Pechino pubblica in rete la lista dei luoghi di culto “legali”

La Cina combatte le attività religiose illegali pubblicando on-line una lista completa di luoghi di culto buddisti e taoisti registrati ufficialmente con i nomi dei rispettivi responsabili. La notizia arriva da Wang Zuoan, direttore dell’Amministrazione statale per gli affari religiosi secondo il quale l’iniziativa “faciliterà la supervisione pubblica e preverrà attività religiose illegali praticate fuori dei luoghi conformi alle legge, proteggendo i diritti legali e gli interessi dei circoli religiosi e dei fedeli”.

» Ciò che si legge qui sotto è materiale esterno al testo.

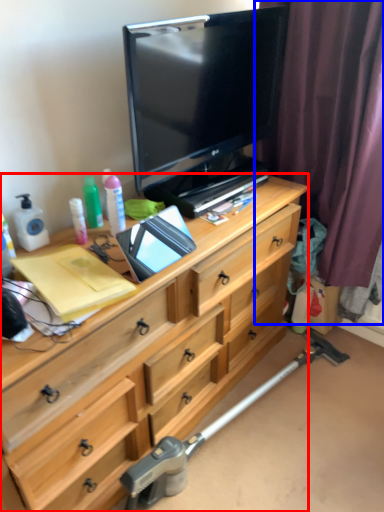
Question: Among these objects, which one is nearest to the camera, chest of drawers (highlighted by a red box) or curtain (highlighted by a blue box)?

Choices:
 (A) chest of drawers
 (B) curtain

Answer: (A)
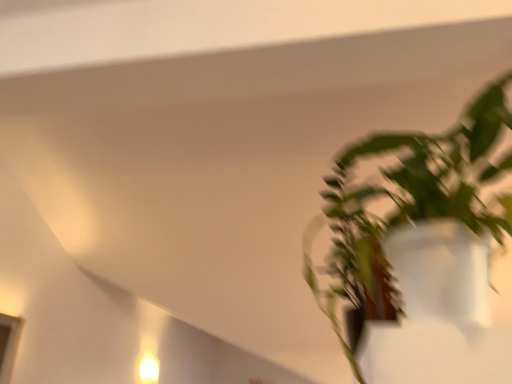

È  da diversi anni che lo Stato cinese gestisce le attività spirituali attraverso regolamenti nazionali, evitando di ispirarsi alla Costituzione e contribuendo a diffondere un controllo sempre più capillare sui cittadini.  Coloro che vengono colti in attività fuori del controllo del governo sono imprigionati come “criminali”. L’Onu ha chiesto alla Cina di eliminare la differenza fra attività “legale e illegale”, ma di precisare che oggetto di penalizzazione saranno non le religioni ma i comportamenti antisociali e contro i diritti dell’uomo.

Molti, tra monaci taoisti e buddisti criticano l’operato dell’Amministrazione statale per gli affari religiosi che sta trasformando i luoghi di culto in mete turistiche e fonti di reddito, dimenticando la spiritualità per cui sono stati originariamente costruiti.